How does a businessperson obtain information about the E.U. fund?
Owners of small- and mid-sized companies can go to their bank. We will be working closely with business banks. That is why the European Investment Bank is looking after the project. Commission funds will concentrate on higher-risk projects, whether it is the financing of start-ups or major infrastructure projects. With these, we will offer investors a so-called “first loss security.” This means the fund will take responsibility for the first losses.
Won’t this boost private sector losses, while the public sector picks up the cost of any losses?
When profits are generated, they will flow to all participants including the fund. If there are losses, they will first be covered by the fund, meaning the public sector. We are doing that to kick off investment. The risk to taxpayers is manageable. After all, not all the projects we help to finance will collapse.
The new fund is of little help when the investment climate is generally poor. In France, bureaucracy and high wages frighten off investors. Can the E.U. continue to accept that?
No. When a member state gets the reputation of being incapable of reform, mistrust grows. Investors ask whether their money is well placed in such a country, since there is certainly the risk that taxes and social welfare contributions will continue to increase.
France is going deeper and deeper into debt to avoid that and is in permanent violation of the Stability Pact. Can the E.U. tolerate that any longer?
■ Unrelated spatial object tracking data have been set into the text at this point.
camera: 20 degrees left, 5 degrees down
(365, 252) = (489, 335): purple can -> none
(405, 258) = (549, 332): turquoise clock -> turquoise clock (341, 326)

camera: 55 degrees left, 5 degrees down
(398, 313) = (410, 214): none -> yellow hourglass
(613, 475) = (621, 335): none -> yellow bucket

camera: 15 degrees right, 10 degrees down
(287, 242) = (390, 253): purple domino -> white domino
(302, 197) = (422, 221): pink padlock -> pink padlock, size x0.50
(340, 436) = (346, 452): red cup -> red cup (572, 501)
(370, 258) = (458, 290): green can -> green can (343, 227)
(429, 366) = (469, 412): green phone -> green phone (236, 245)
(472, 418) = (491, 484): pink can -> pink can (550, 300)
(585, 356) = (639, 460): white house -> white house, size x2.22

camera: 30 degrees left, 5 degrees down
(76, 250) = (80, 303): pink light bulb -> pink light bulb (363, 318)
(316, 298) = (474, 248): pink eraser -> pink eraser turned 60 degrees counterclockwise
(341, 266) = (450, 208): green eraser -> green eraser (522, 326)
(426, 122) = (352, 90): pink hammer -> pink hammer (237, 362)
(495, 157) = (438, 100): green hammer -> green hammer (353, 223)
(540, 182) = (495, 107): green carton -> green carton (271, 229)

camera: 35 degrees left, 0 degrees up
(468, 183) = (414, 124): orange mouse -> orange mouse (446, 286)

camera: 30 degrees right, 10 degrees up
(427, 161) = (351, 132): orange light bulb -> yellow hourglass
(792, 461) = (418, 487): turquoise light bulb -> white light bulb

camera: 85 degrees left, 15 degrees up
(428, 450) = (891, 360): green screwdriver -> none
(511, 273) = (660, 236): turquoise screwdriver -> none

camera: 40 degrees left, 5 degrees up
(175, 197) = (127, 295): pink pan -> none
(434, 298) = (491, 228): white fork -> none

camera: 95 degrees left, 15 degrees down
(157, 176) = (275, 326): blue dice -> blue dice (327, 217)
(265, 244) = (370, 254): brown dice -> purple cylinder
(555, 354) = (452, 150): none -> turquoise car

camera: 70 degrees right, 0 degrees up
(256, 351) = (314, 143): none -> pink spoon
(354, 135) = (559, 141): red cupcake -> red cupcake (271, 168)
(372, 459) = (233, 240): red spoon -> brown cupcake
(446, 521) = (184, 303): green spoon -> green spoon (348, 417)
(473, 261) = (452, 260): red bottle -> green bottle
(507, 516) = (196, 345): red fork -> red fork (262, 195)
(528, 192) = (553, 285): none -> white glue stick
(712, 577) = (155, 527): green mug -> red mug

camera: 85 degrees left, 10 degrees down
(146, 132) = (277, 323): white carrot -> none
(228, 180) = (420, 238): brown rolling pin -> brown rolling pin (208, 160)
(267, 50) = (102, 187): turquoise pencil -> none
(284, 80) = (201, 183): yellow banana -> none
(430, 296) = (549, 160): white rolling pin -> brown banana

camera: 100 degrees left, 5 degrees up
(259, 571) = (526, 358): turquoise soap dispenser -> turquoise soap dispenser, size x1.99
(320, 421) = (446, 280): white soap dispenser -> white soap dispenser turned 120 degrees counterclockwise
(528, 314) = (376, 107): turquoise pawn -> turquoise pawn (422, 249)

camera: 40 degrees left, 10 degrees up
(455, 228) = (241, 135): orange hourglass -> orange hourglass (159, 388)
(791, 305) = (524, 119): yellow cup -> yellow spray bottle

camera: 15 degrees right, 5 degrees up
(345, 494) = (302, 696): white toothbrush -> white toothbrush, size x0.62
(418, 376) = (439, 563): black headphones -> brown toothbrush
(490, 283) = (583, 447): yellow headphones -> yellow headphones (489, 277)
When the pact’s regulations are continually broken, then ultimately, they are of no value. We cannot afford such a loss of credibility. If the world no longer trusts in our fiscal policy, then in the end, no one at all will invest with us.
Your fellow European Commissioners, Pierre Moscovici and Valdis Dombrovskis, are due to present recommendations for the member states national draft budgets for 2015. Will the Commission threaten France with sanctions?
I cannot say anything about the details of the recommendations, but it is not about 0.1 percent more or less of a budget deficit. It is more important that the euro states become more competitive.
France is not succeeding at that. Its deficit continues to increase.
We now have to concentrate on removing such macroeconomic imbalances. There is a procedure in the E.U. for that, which also can ultimately lead to sanctions.
Doesn’t the E.U. need to massively increase the political pressure on the government in Paris?
Political pressure from other member states is what is needed. I find it interesting that other countries – for example, Spain and Italy – are now tackling reforms. It is all the more important that the finance ministers in the Eurogroup exert more pressure on those countries unwilling to reform.